- [O que fazer]:
1. No excerto sobre contratos de distribuição, troque "distribuidor" por "revendedor" e transcreva a parte que começa nas palavras "Já atrás tivemos" e termina em "conta e risco.".
2. Resuma em forma de lista o parágrafo do excerto sobre contratos de distribuição que começa por "No plano doutrinal mais relevante", mantendo os factos principais.
3. Prossiga o excerto sobre contratos de distribuição a partir do ponto em que termina.

- [Excerto a ler]:
┌──

Ainda nas palavras do ilustre jurisconsulto e docente universitário que vimos de citar, trata-se de um contrato juridicamente atípico, mas socialmente típico, assim explicando tal fenómeno do seguinte modo: «De entre os contratos previstos em outros códigos é, a título exemplificativo, de mencionar alguns dos constantes do Código Comercial - como o transporte (arts. 366º ss. C.Com.) ou o seguro (arts. 425.° ss. C.Com. - ou do Código do Direito de Autor e Direitos Conexos - como o contrato de edição (artºs. 83 ss. do Código do Direito de Autor). Ao lado destes contratos típicos têm as partes liberdade de ajustar negócios jurídicos atípicos de índole variada[1]. Normalmente, o legislador tipifica aqueles contratos a que as partes recorrem com maior frequência; são exemplo disto o leasing e a agência. Dizendo de outro modo, a tipificação legal é normalmente precedida de uma tipificação social; verificando-se que um determinado contrato está enraizado na prática jurídica (tipificação social), com alguma frequência ele vem, depois, a ser legalmente tipificado. Mas subsistem como atípicos contratos que são usados há bastante tempo, como a hospedagem ou a concessão comercial. Nas últimas décadas, muitas vezes por influência norte-americana, surgiram na prática contratual portuguesa diversos contratos, como o factoring e o franchising» .
No plano doutrinal mais relevante, pode consultar-se, na vasta obra do Prof. Menezes Cordeiro, o seu Manual de Direito Comercial, onde se lê a seguinte passagem cujo relevo para a questão ora decidenda é incontestável: «Nada impede as partes de confeccionar contratos atípicos de distribuição. De todo o modo, havendo distribuição, encontraremos sempre um núcleo contratual bastante próximo da agência. Esta pode ser considerada como a figura-matriz dos contratos de distribuição. As suas normas podem alargar-se aos contratos de distribuição acima referidos e, ainda, aos contratos de distribuição atípica. A esta luz compreende-se a relevância comunitária assumida pela agência» (Menezes Cordeiro, Manual de Direito Comercial I, 2001, Almedina, pg. 494)
(…)
Já atrás tivemos ensejo de esboçar, ainda que a traço necessariamente grosso, os contornos da figura do denominado contrato de distribuição comercial – enquadrando-o no genus proximum de contrato de concessão comercial – como sendo um negócio jurídico bilateral (contrato) mediante o qual uma das partes, o distribuidor, se vincula a adquirir à outra parte, o principal (produtor ou importador-fornecedor), uma quantidade de bens comerciais para posterior colocação no mercado numa certa área e por sua conta e risco.

└──

- [Registos fornecidos]:
┌──

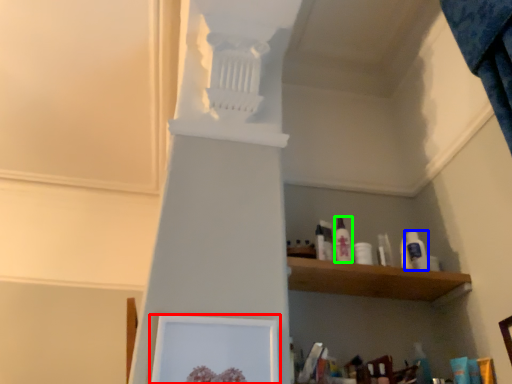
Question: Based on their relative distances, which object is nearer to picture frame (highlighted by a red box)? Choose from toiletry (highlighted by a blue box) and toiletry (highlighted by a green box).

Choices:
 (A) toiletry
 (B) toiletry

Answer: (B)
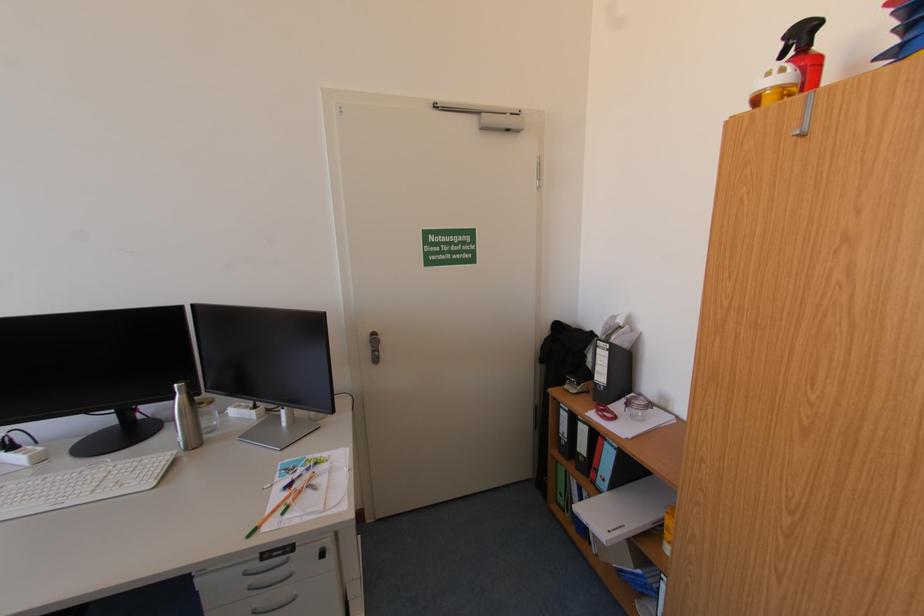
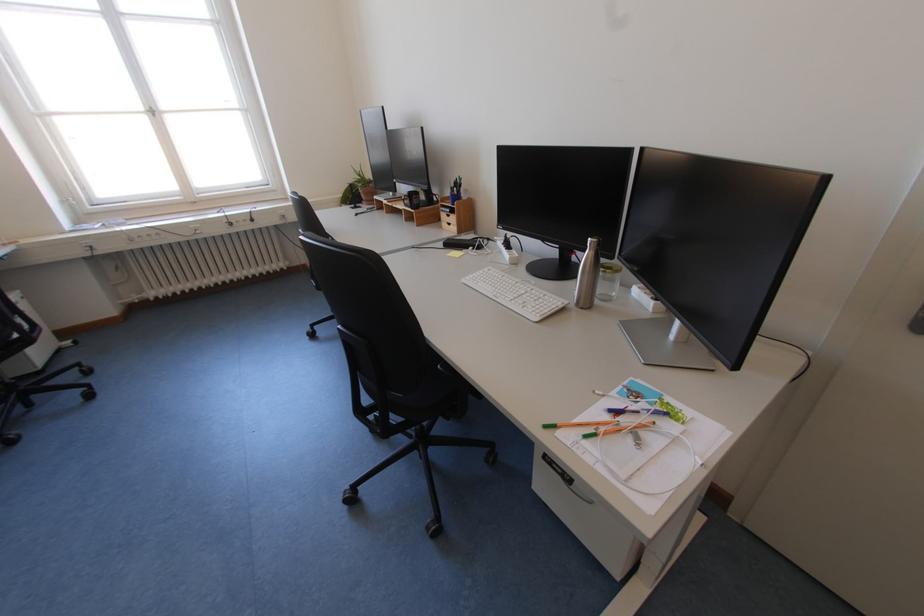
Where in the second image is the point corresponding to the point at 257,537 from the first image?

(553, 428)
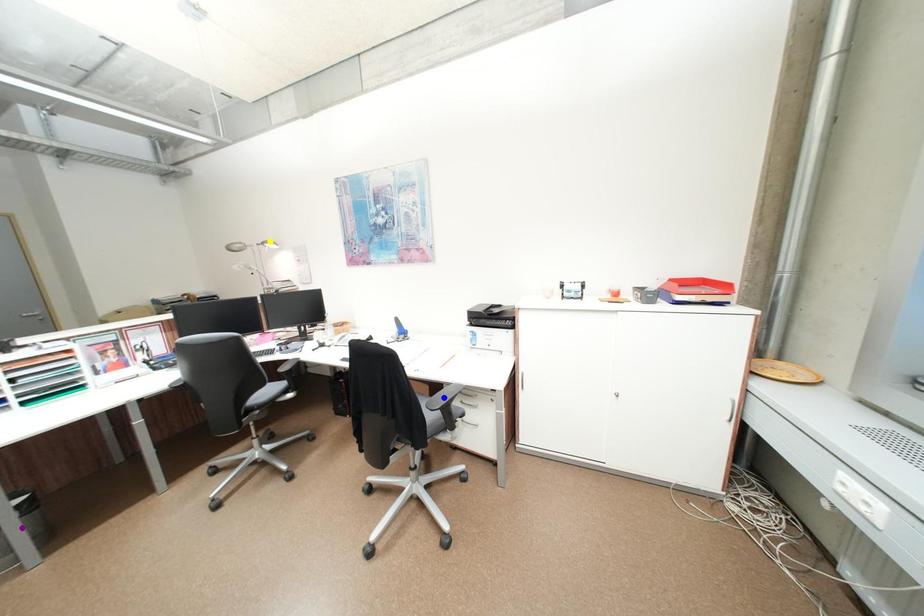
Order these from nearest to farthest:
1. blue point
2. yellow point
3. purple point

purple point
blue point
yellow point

└──
┌──

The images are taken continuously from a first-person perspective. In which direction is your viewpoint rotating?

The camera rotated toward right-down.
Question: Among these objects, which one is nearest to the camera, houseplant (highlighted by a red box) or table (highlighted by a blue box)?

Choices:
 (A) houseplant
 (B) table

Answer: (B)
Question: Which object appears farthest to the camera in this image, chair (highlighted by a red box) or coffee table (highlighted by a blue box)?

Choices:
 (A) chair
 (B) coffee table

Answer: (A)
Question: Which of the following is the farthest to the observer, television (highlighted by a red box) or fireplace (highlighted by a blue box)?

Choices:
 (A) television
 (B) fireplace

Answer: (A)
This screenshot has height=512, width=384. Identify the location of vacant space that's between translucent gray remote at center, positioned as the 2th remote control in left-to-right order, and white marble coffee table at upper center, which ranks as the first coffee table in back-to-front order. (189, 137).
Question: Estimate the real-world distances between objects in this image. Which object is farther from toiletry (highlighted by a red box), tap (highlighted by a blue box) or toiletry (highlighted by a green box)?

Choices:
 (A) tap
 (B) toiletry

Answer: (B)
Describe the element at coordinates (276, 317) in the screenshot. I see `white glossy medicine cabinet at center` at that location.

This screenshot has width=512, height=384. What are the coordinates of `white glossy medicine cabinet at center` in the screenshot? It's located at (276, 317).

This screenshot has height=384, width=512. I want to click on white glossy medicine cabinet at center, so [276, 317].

└──

- [Respostas por tarefa]:
1.
Já atrás tivemos ensejo de esboçar, ainda que a traço necessariamente grosso, os contornos da figura do denominado contrato de distribuição comercial – enquadrando-o no genus proximum de contrato de concessão comercial – como sendo um negócio jurídico bilateral (contrato) mediante o qual uma das partes, o revendedor, se vincula a adquirir à outra parte, o principal (produtor ou importador-fornecedor), uma quantidade de bens comerciais para posterior colocação no mercado numa certa área e por sua conta e risco.

2.
- Fonte: Menezes Cordeiro, Manual de Direito Comercial I, 2001, Almedina, pg. 494.
- As partes podem celebrar contratos atípicos de distribuição.
- Havendo distribuição, existe sempre um núcleo contratual muito próximo da agência.
- A agência pode ser considerada a figura-matriz dos contratos de distribuição.
- As normas da agência podem estender-se aos contratos de distribuição referidos e aos contratos de distribuição atípica.
- Isso explica a relevância comunitária da agência.

3.
A este respeito, como bem afirma o Prof. J. Engrácia Antunes «não está excluído, aliás, que as próprias espécies referidas se possam combinar entre si para dar lugar a contratos de distribuição híbridos» (Direito dos Contratos Comerciais, nota de rodapé, nº 804) indicando como referência jurisprudencial o Acórdão da Relação de Lisboa de 2-12-99 in Col. Jur (1999), V, 112-114.
É esta possibilidade quase mimética deste tipo de contratos de concessão comercial que permite não só variações intrínsecas, como combinações com outras espécies, gerando os tais contratos híbridos a que se refere o Ilustre Professor citado.
Sendo assim, conforme a extensão e profundidade da dependência do distribuidor do principal, assim a distribuição contratada pode assumir diferentes tonalidades ou graus pois, como bem refere o Prof. José Alberto Vieira, «a variedade terminológica apontada para um mesmo contrato assenta, a meu ver, sobre dois vectores: quer numa errada concepção da natureza do contrato, quer no erigir de um dos eventuais elementos do tipo contratual em elemento designativo do mesmo. Por outro lado, a ausência de regulamentação legal e a imprecisão e variedade em que os esquemas contratuais da distribuição aparecem na prática social, dificultam e baralham, por vezes, a tarefa do intérprete. Não é assim de espantar a pluralidade de nomen juris propostos até hoje para este contrato» (J.Alberto Vieira, O Contrato de Concessão Comercial (reimpressão), Coimbra Editora, 2006, pg.17).
De notar, ainda, como afirma o Prof. António Pinto Monteiro que à análise desta temática tem dedicado alguns estudos de referência, que dentro da categoria de contratos de distribuição comercial há ainda que distinguir tonalidades ou graus respeitantes à integração do distribuidor na rede de distribuição do principal, é dizer, à sua dependência económico-social deste, como se colhe das seguintes palavras deste autor, escritas a propósito de um caso de denúncia de um contrato de concessão comercial, em que além dos requisitos de compra para revenda e actuação em nome e por conta própria do distribuidor, se exige também o requisito de integração do distribuidor na rede de distribuição do concedente, assim se comprovando a dependência do distribuidor da política comercial do principal: «Importa não esquecer que no amplo leque das formas negociais ao serviço da distribuição comercial há outros contratos, além da concessão, mas próximos deste, como os distribuição autorizada em que a integração do distribuidor, a existir, é mais ténue» (A. Pinto Monteiro, Denúncia de um Contrato de Concessão Comercial, Coimbra Editora, pg. 46).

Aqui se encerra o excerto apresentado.